[Start of Attachment]
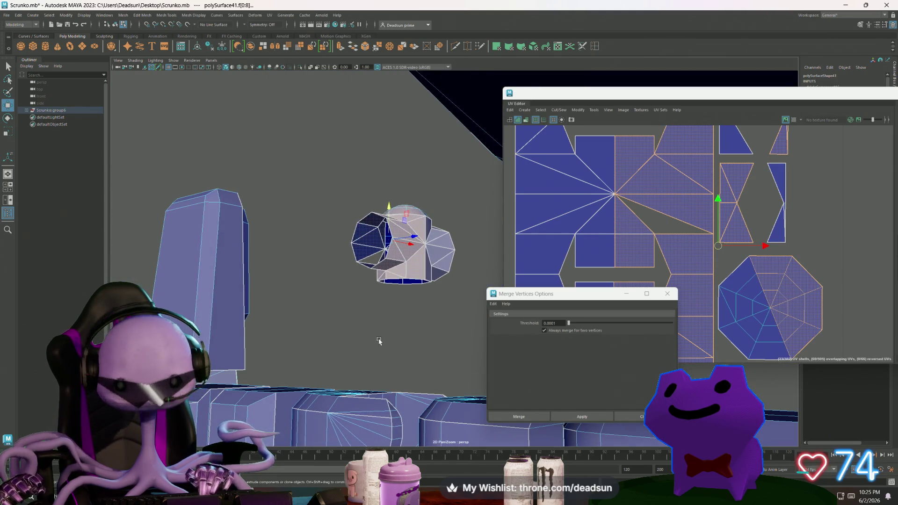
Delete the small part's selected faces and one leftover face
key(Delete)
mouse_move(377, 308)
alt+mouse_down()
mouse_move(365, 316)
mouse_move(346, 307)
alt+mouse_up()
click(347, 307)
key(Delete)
[End of Attachment]
> **ABOUT THIS TASK**:
The answer should be exactly the lines from the one that contains "mouse_move(346, 307)" through the end of the entries, both ends included, and nothing besides.

> **TASK SOLUTION**:
mouse_move(346, 307)
alt+mouse_up()
click(347, 307)
key(Delete)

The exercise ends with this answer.